Rise TD Paul Murphy said it was “unavoidable” that the country would have to stay in lockdown. One of the Dáil’s most prominent supporters of a zero-Covid strategy, Mr Murphy said that the Government should be using the present lockdown to “eradicate community transmission of the virus, rather than just getting the numbers just a little bit lower and then we have a fourth lockdown and a fifth lockdown”.

He said that construction should not be re-opened and advocated “taking a more cautious approach to reopening schools”.

Ms Smith was speaking at the launch of a bill intended to protect pensions of private sector and semi-state workers. She said the bill, which has been endorsed by many groups of retired workers, would require pensioners to be represented when decisions were being made about their benefits.

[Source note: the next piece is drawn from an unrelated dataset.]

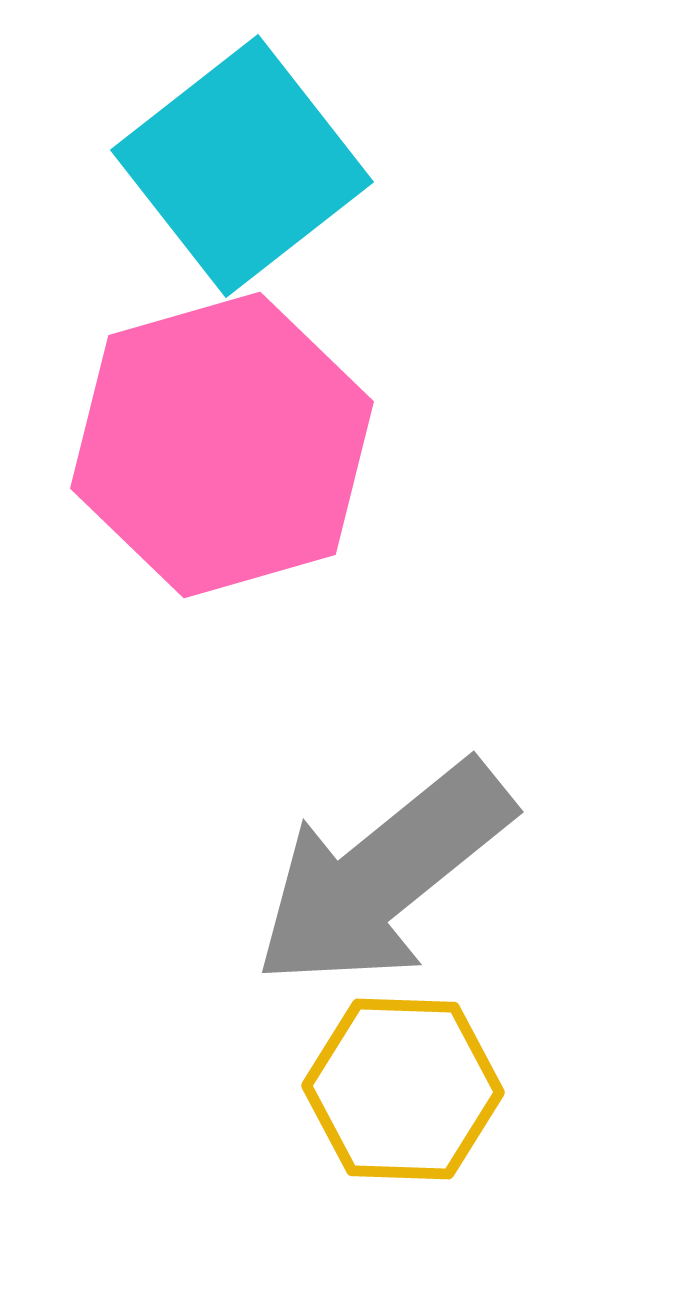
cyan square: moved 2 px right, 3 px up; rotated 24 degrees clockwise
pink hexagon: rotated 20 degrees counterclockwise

“As it is they have absolutely no say. Their pensions become the subject of negotiations. They’re changed, they’re cut, they’re moved on, they’re pulled apart - but they’re not even consulted in it. So it changes two things - it gives them access to the state’s industrial relations machinery by law, and it would also give them a higher degree of negotiation than the trustee boards,” Ms Smith said.